Di dalam diri, anak kecil itu masih bernyawa. Ikut melanglang buana, mengelilingi dunia, dan memuaskan angannya. Sesekali ia memekik kesenangan atau pula tersedu sedan. Atau merasa asing dan seorang diri melihat semuanya sudah berganti.
Anak kecil itu lahir dari ketidakpastian dan tumbuh dengan segala yang familiar. Satu-satunya hal yang ia hendaki hanyalah untuk pulang. Kembali ke dekapan ayah dan ibunya. Kembali ke rangkulan rumah mungilnya. Tapi apa daya, kesempatan untuk pulang telah sirna oleh waktu. Digantikan dengan kesempatan untuk pergi dan tidak kembali.
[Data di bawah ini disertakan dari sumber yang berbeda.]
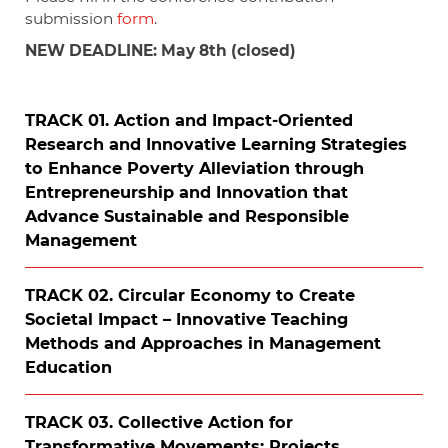
submission
form
.
NEW DEADLINE: May 8th (closed)
TRACK 01. Action and Impact-Oriented
Research and Innovative Learning Strategies
to Enhance Poverty Alleviation through
Entrepreneurship and Innovation that
Advance Sustainable and Responsible
Management
TRACK 02. Circular Economy to Create
Societal Impact – Innovative Teaching
Methods and Approaches in Management
Education
TRACK 03. Collective Action for
Transformative Movements: Projects,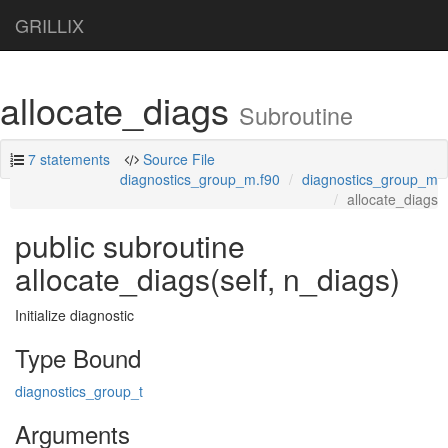
GRILLIX
allocate_diags
Subroutine
7 statements
Source File
diagnostics_group_m.f90
diagnostics_group_m
allocate_diags
public subroutine
allocate_diags(self, n_diags)
Initialize diagnostic
Type Bound
diagnostics_group_t
Arguments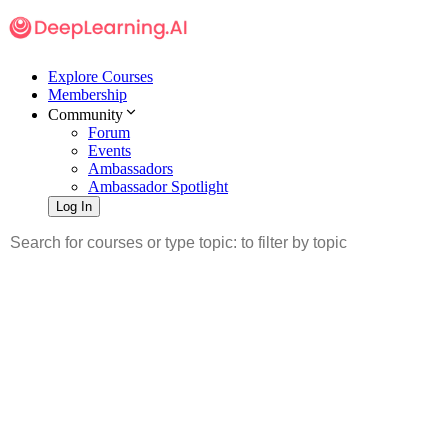
Explore Courses
Membership
Community
Forum
Events
Ambassadors
Ambassador Spotlight
Log In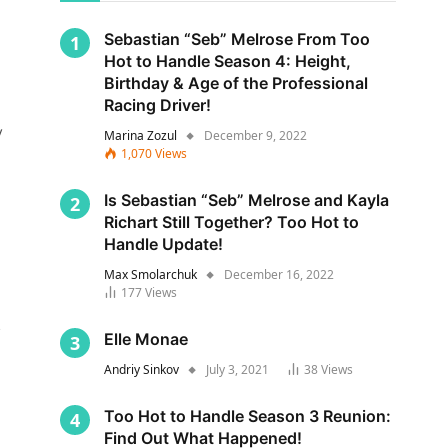
Sebastian “Seb” Melrose From Too
Hot to Handle Season 4: Height,
Birthday & Age of the Professional
Racing Driver!
y
Marina Zozul
December 9, 2022
1,070
Views
Is Sebastian “Seb” Melrose and Kayla
Richart Still Together? Too Hot to
Handle Update!
Max Smolarchuk
December 16, 2022
177
Views
s
Elle Monae
Andriy Sinkov
July 3, 2021
38
Views
Too Hot to Handle Season 3 Reunion:
Find Out What Happened!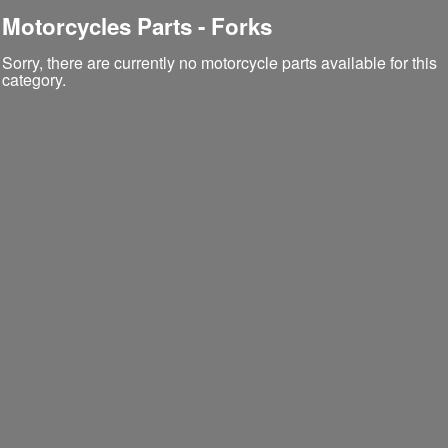
Motorcycles Parts - Forks
Sorry, there are currently no motorcycle parts available for this
category.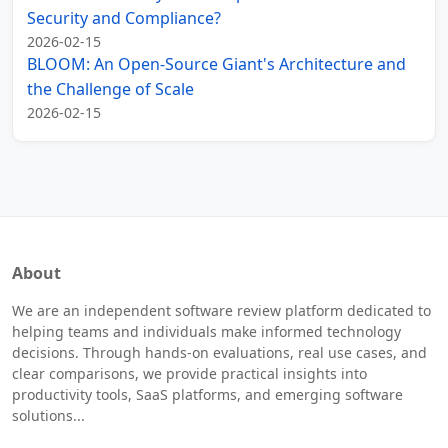
Security and Compliance?
2026-02-15
BLOOM: An Open-Source Giant's Architecture and
the Challenge of Scale
2026-02-15
About
We are an independent software review platform dedicated to
helping teams and individuals make informed technology
decisions. Through hands-on evaluations, real use cases, and
clear comparisons, we provide practical insights into
productivity tools, SaaS platforms, and emerging software
solutions...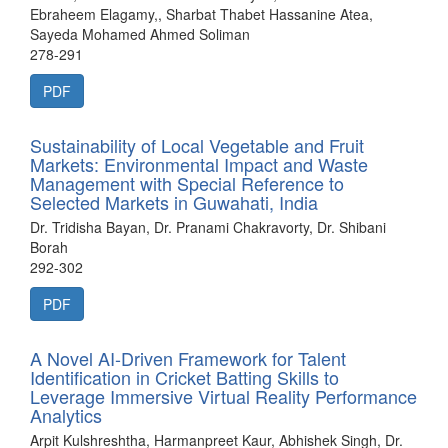
Ebraheem Elagamy,, Sharbat Thabet Hassanine Atea,
Sayeda Mohamed Ahmed Soliman
278-291
PDF
Sustainability of Local Vegetable and Fruit
Markets: Environmental Impact and Waste
Management with Special Reference to
Selected Markets in Guwahati, India
Dr. Tridisha Bayan, Dr. Pranami Chakravorty, Dr. Shibani
Borah
292-302
PDF
A Novel AI-Driven Framework for Talent
Identification in Cricket Batting Skills to
Leverage Immersive Virtual Reality Performance
Analytics
Arpit Kulshreshtha, Harmanpreet Kaur, Abhishek Singh, Dr.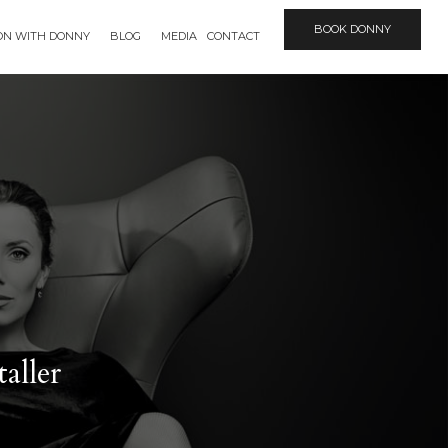
BOOK DONNY
ION WITH DONNY
BLOG
MEDIA
CONTACT
aller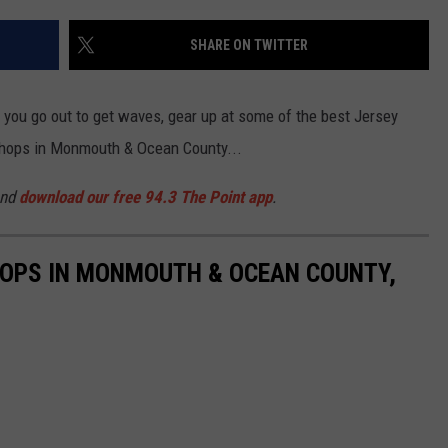
SHARE ON TWITTER
e you go out to get waves, gear up at some of the best Jersey
 shops in Monmouth & Ocean County...
and
download our free 94.3 The Point app
.
HOPS IN MONMOUTH & OCEAN COUNTY,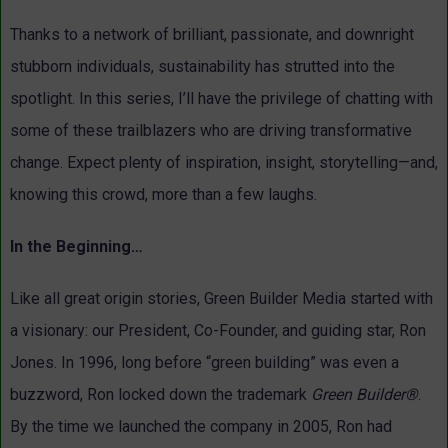
Thanks to a network of brilliant, passionate, and downright
stubborn individuals, sustainability has strutted into the
spotlight. In this series, I’ll have the privilege of chatting with
some of these trailblazers who are driving transformative
change. Expect plenty of inspiration, insight, storytelling—and,
knowing this crowd, more than a few laughs.
In the Beginning…
Like all great origin stories, Green Builder Media started with
a visionary: our President, Co-Founder, and guiding star, Ron
Jones. In 1996, long before “green building” was even a
buzzword, Ron locked down the trademark
Green Builder®
.
By the time we launched the company in 2005, Ron had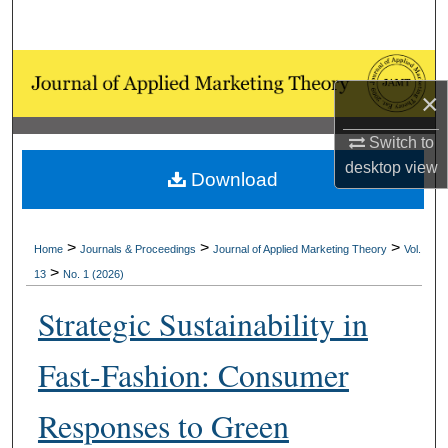
Search
Browse Collections
×
My Account
Switch to
desktop
view
About
Download
Digital Commons Network™
>
>
>
Home
Journals & Proceedings
Journal of Applied Marketing Theory
Vol.
>
13
No. 1 (2026)
Strategic Sustainability in
Fast-Fashion: Consumer
Responses to Green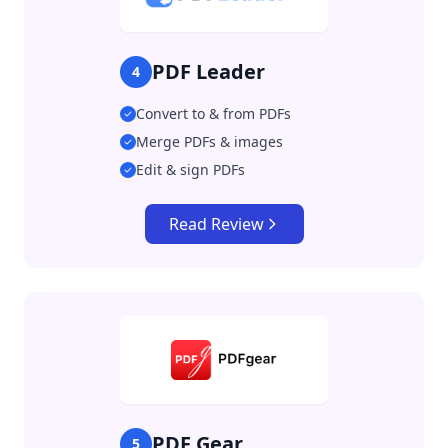
PDF Leader
4
Convert to & from PDFs
Merge PDFs & images
Edit & sign PDFs
Read Review
PDF Gear
5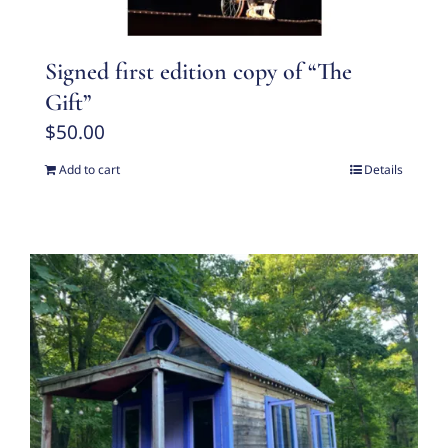
Signed first edition copy of “The
Gift”
$
50.00
Add to cart
Details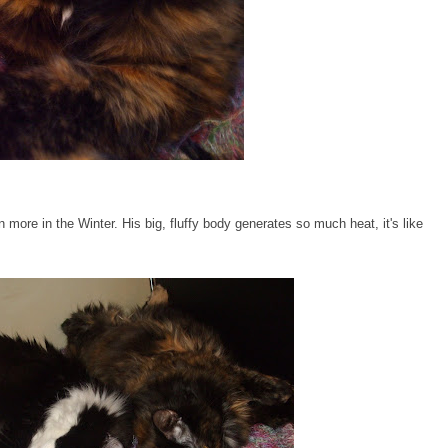
more in the Winter. His big, fluffy body generates so much heat, it's like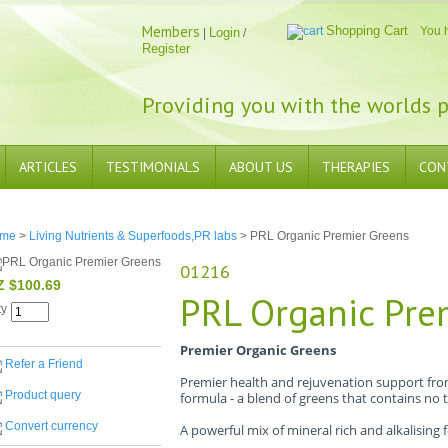
Members
Shopping Cart
You 
Login
|
/
Register
Providing you with the worlds p
ARTICLES
TESTIMONIALS
ABOUT US
THERAPIES
CON
me
>
Living Nutrients & Superfoods,PR labs
> PRL Organic Premier Greens
01216
Z $100.69
PRL Organic Pre
ty
Premier Organic Greens
Refer a Friend
Premier health and rejuvenation support fro
Product query
formula - a blend of greens that contains no to
Convert currency
A powerful mix of mineral rich and alkalising 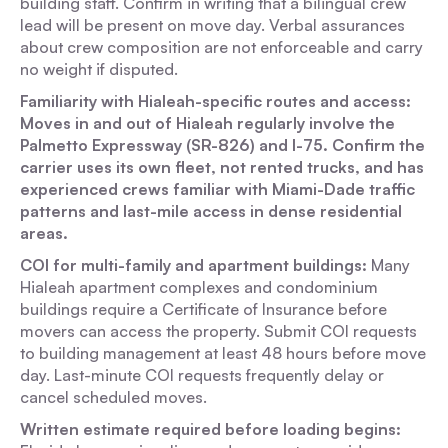
building staff. Confirm in writing that a bilingual crew
lead will be present on move day. Verbal assurances
about crew composition are not enforceable and carry
no weight if disputed.
Familiarity with Hialeah-specific routes and access:
Moves in and out of Hialeah regularly involve the
Palmetto Expressway (SR-826) and I-75. Confirm the
carrier uses its own fleet, not rented trucks, and has
experienced crews familiar with Miami-Dade traffic
patterns and last-mile access in dense residential
areas.
COI for multi-family and apartment buildings:
Many
Hialeah apartment complexes and condominium
buildings require a Certificate of Insurance before
movers can access the property. Submit COI requests
to building management at least 48 hours before move
day. Last-minute COI requests frequently delay or
cancel scheduled moves.
Written estimate required before loading begins:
Maka anak kecil itu semakin takut dan ragu. Ia terus merengek dan memohon. Dalam pintanya, ia bertanya, kapan pulang? Tapi tidak ada yang mampu menjawab. Hingga tangisnya memelan dan hilang. Hingga ia hanya bisa termangu dan terdiam.
Namun luka-lukanya menyayat semakin dalam.
Maka gapailah anak kecil itu dan peluk ia erat-erat. Tidak ada yang abadi, termasuk luka-luka yang ia hadapi. Dan ketika badai telah usai, ia akan kembali riang menikmati pelangi yang hadir. Dan luka-lukanya, semoga, perlahan pulih dan tidak akan pedih lagi.
Dan anak kecil itu akan terus mengiringi langkah kaki ini.